If I was to tell you readers that the Reserve Bank had suggested that we could get further rate cuts if inflation continues to fall in coming months, you’d be entitled to pack me off to a sanatorium for a bit of rest and re-orientation.
After all, I am writing about high inflation Australia, where prices seem to only know how to rise, (unlike, Europe, and the US at the moment, where prices are either easing or flat), and inflation complaining has become part of the national whine.
But I have to assure you that’s the very strong suggestion left from today’s statement by Reserve Bank Governor, Glenn Stevens that saw the cash rate left steady at 3%, a 49 year low.
In an attempt to make clear that it still has a bias to ease rates further, if need be, the RBA linked the possible cuts to a further decline in inflation in coming months.
Monetary policy has been eased significantly.
Market and mortgage rates are at very low levels by historical standards. Business loan rates are below average.
Much of the effect of this is yet to be observed. Fiscal measures are also providing considerable support for demand.

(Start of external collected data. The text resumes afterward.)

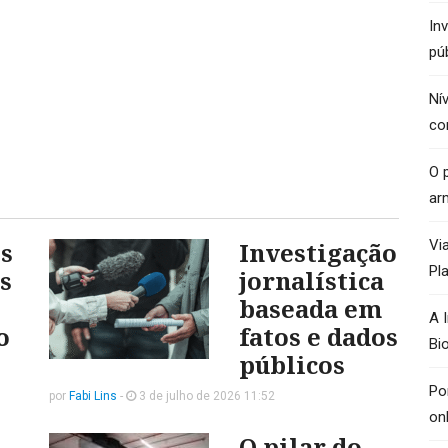
In
pú
Ní
co
O p
ar
s
Investigação
Vi
Pl
s
jornalística
baseada em
A 
o
fatos e dados
Bi
públicos
Po
por
Fabi Lins
-
3 de julho de 2026 11:52
on
O pilar do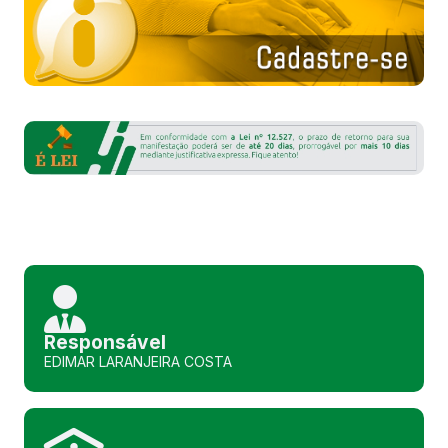
Responsável
EDIMAR LARANJEIRA COSTA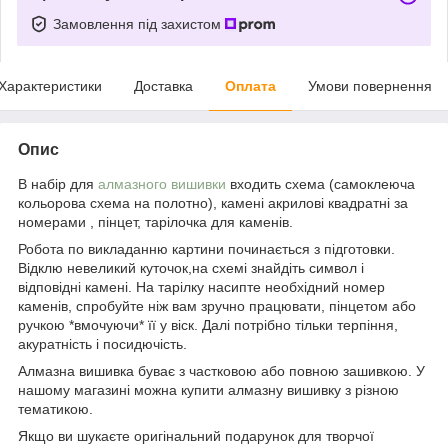
Замовлення під захистом
Характеристики
Доставка
Оплата
Умови повернення
Опис
В набір для
алмазного вишивки
входить схема (самоклеюча
кольорова схема на полотно), камені акрилові квадратні за
номерами , пінцет, тарілочка для каменів.
Робота по викладанню картини починається з підготовки.
Відклю невеликий куточок,на схемі знайдіть символ і
відповідні камені. На тарілку насипте необхідний номер
каменів, спробуйте ніж вам зручно працювати, пінцетом або
ручкою *вмочуючи* її у віск. Далі потрібно тільки терпіння,
акуратність і посидючість.
Алмазна вишивка буває з частковою або повною зашивкою. У
нашому магазині можна купити алмазну вишивку з різною
тематикою.
Якщо ви шукаєте оригінальний подарунок для творчої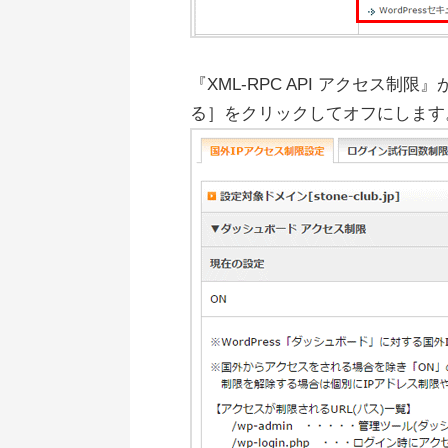
『XML-RPC API アクセス制
る］をクリックしてオフにします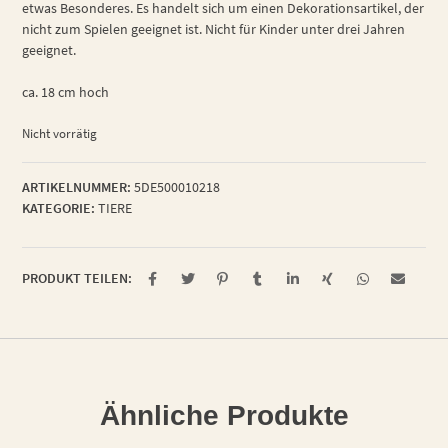
etwas Besonderes. Es handelt sich um einen Dekorationsartikel, der
nicht zum Spielen geeignet ist. Nicht für Kinder unter drei Jahren
geeignet.
ca. 18 cm hoch
Nicht vorrätig
ARTIKELNUMMER:
5DE500010218
KATEGORIE:
TIERE
PRODUKT TEILEN:
Ähnliche Produkte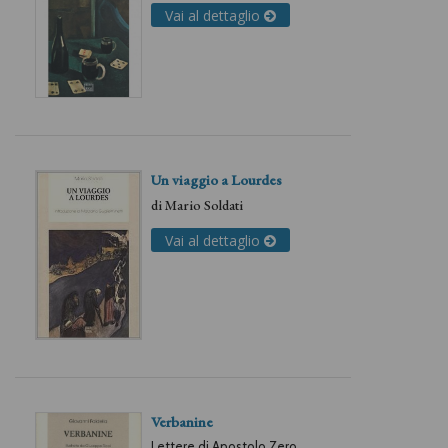
Vai al dettaglio
Un viaggio a Lourdes
di
Mario Soldati
Vai al dettaglio
Verbanine
Lettere di Apostolo Zero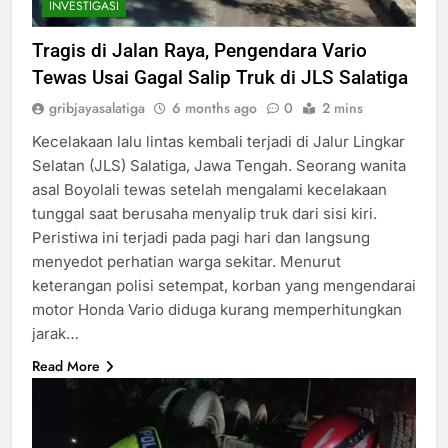
INVESTIGASI
Tragis di Jalan Raya, Pengendara Vario
Tewas Usai Gagal Salip Truk di JLS Salatiga
gribjayasalatiga
6 months ago
0
2 mins
Kecelakaan lalu lintas kembali terjadi di Jalur Lingkar
Selatan (JLS) Salatiga, Jawa Tengah. Seorang wanita
asal Boyolali tewas setelah mengalami kecelakaan
tunggal saat berusaha menyalip truk dari sisi kiri.
Peristiwa ini terjadi pada pagi hari dan langsung
menyedot perhatian warga sekitar. Menurut
keterangan polisi setempat, korban yang mengendarai
motor Honda Vario diduga kurang memperhitungkan
jarak…
Read More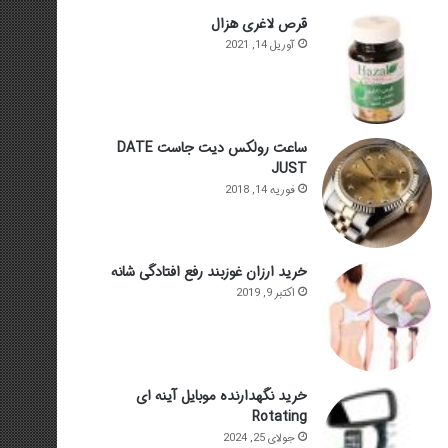
قرص لاغری هزال
آوریل 14, 2021
ساعت رولکس دیت جاست DATE
JUST
فوریه 14, 2018
خرید ارزان غوزبند رفع افتادگی شانه
اکتبر 9, 2019
خرید نگهدارنده موبایل آینه ای
Rotating
جولای 25, 2024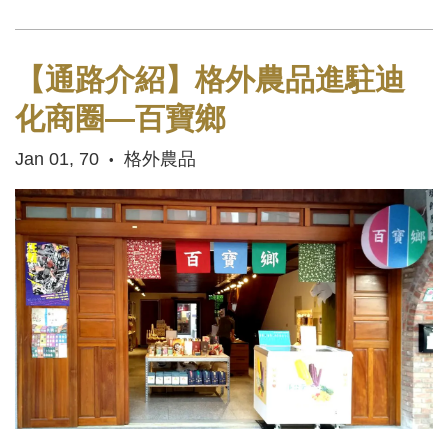
【通路介紹】格外農品進駐迪
化商圈—百寶鄉
Jan 01, 70
格外農品
•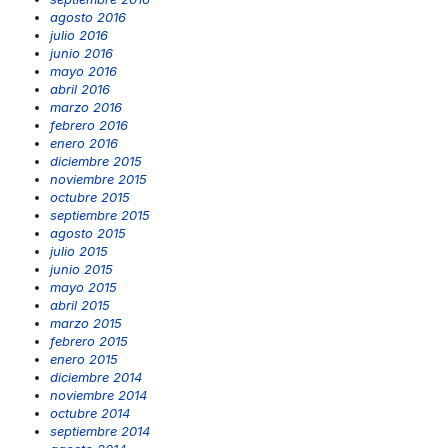
agosto 2016
julio 2016
junio 2016
mayo 2016
abril 2016
marzo 2016
febrero 2016
enero 2016
diciembre 2015
noviembre 2015
octubre 2015
septiembre 2015
agosto 2015
julio 2015
junio 2015
mayo 2015
abril 2015
marzo 2015
febrero 2015
enero 2015
diciembre 2014
noviembre 2014
octubre 2014
septiembre 2014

Nonetheless, the prospect of inflation declining over the medium term suggests that scope remains for some further easing of monetary policy, if needed. In assessing how it might use that scope.
That sentence was nowhere to be seen in the statements after the May or any other meetings.
It’s rate, extremely rare see the Australian central bank link further monetary policy easings (AKA rate cuts) to declines in inflation.
And, how will inflation ease?
By the continued rise in the value of the Australian dollar, which was over 81 cents in trading today, a nine month high. In fact, the dollar is up 33% since its lows and rose 6% in trade weighted terms last month (which was nearly half the 14% rise for 2009 so far).
It’s hurting export returns, tourism and others, but it is softening the impact of the rising price of oil at the petrol pump.
In the statement after the May 5 meeting, Governor Stevens said this about inflation:
With demand for labour weakening, growth in labour costs will probably also fall. These conditions are likely to see inflation continue to abate, though this is occurring only gradually so far, as the effects of the decline in the exchange rate are pushing up some prices.
No mention after the May meeting of “the prospect of inflation declining over the medium term”.
In fact so long as this rebound in markets continues without any significant or dislocating correction, we can expect to see interest rates at this current very low level for sometime to come, if not lower if the Aussie dollar takes another spurt upwards.
So far no fears whatsoever about the size of the Federal Government deficit or its borrowing campaign in coming years. In financial markets it’s a non-story, despite the best efforts of the federal Opposition to make it one.